__Your instructions__
Your copy of the lines below must match them exactly and contain no images.

__Materials provided__
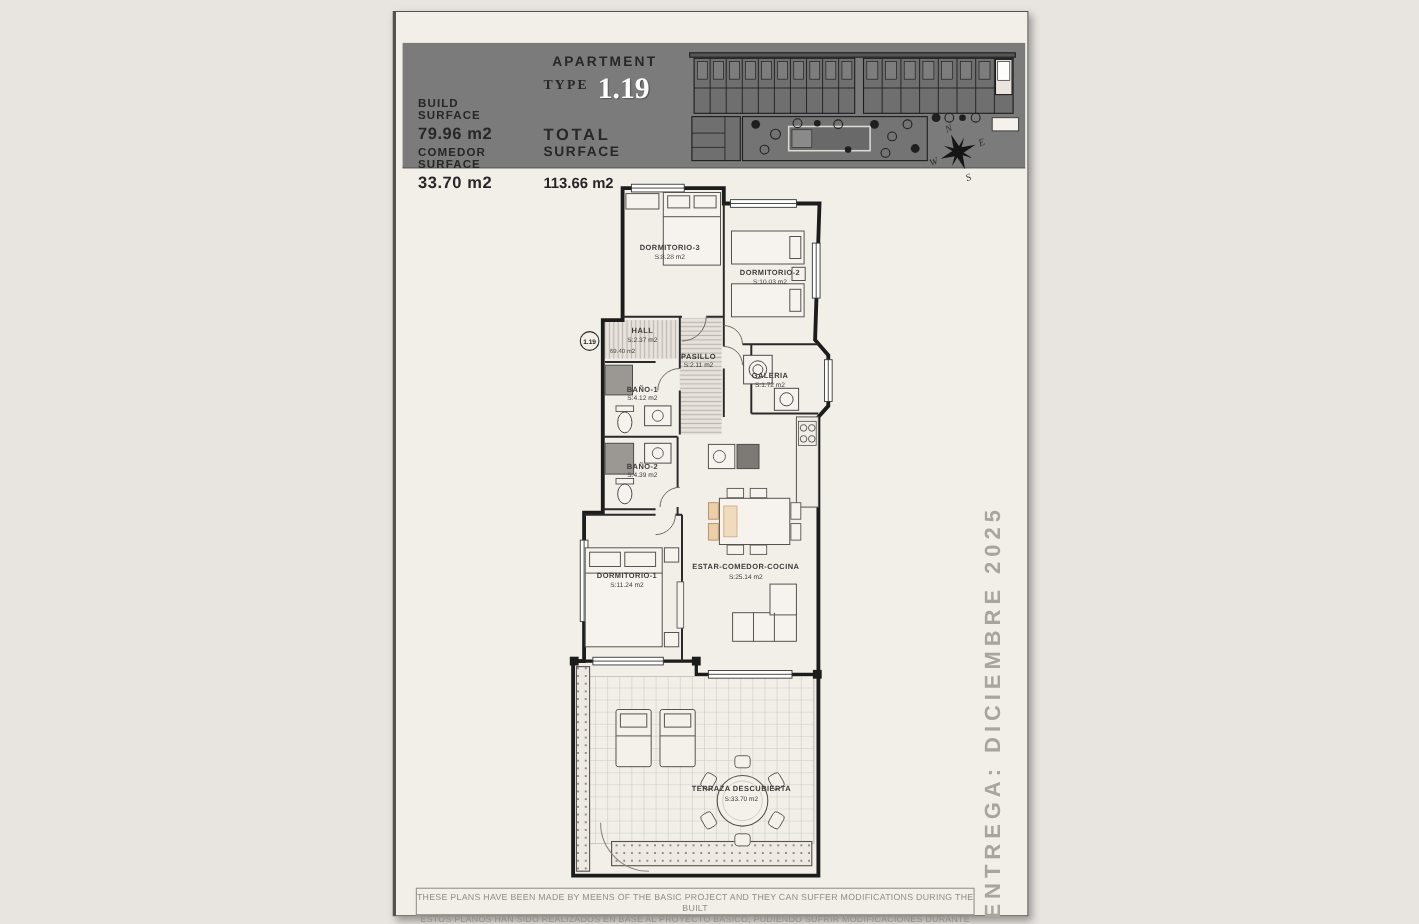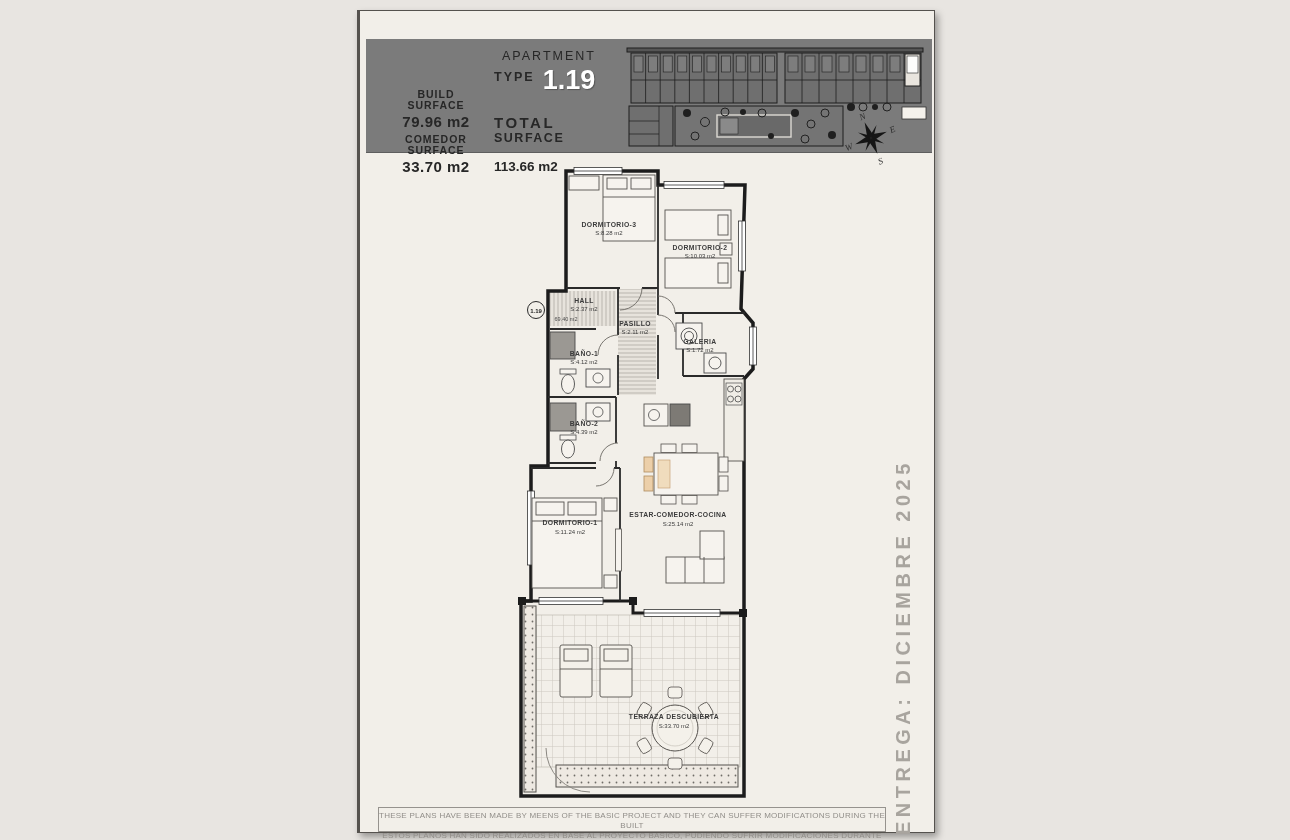--- a/index.html
+++ b/index.html
@@ -26,7 +26,7 @@
   .lbl-sm { font-size:10.5px; font-weight:bold; letter-spacing:1px; line-height:11px; }
   .val-sm { font-size:15px; font-weight:bold; letter-spacing:.5px; margin:2px 0 4px; }
   .apt-block { left:128px; top:10px; width:110px; }
-  .apt-line1 { font-size:12.5px; font-weight:normal; letter-spacing:2px;padding-left:8px; }
+  .apt-line1 { font-size:12.5px; font-weight:bold; letter-spacing:2px;padding-left:8px; }
   .apt-row { display:flex; align-items:flex-start; margin-top:4px; }
   .apt-line2 { font-size:12.5px; font-weight:bold; letter-spacing:2px; margin-top:3px; }
   .apt-value { color:#ffffff; font-size:27px; font-weight:bold; margin-left:8px; margin-top:-2px;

__Exercise answer__
--- a/index.html
+++ b/index.html
@@ -26,7 +26,7 @@
   .lbl-sm { font-size:10.5px; font-weight:bold; letter-spacing:1px; line-height:11px; }
   .val-sm { font-size:15px; font-weight:bold; letter-spacing:.5px; margin:2px 0 4px; }
   .apt-block { left:128px; top:10px; width:110px; }
-  .apt-line1 { font-size:12.5px; font-weight:normal; letter-spacing:2px;padding-left:8px; }
+  .apt-line1 { font-size:12.5px; font-weight:bold; letter-spacing:2px;padding-left:8px; }
   .apt-row { display:flex; align-items:flex-start; margin-top:4px; }
   .apt-line2 { font-size:12.5px; font-weight:bold; letter-spacing:2px; margin-top:3px; }
   .apt-value { color:#ffffff; font-size:27px; font-weight:bold; margin-left:8px; margin-top:-2px;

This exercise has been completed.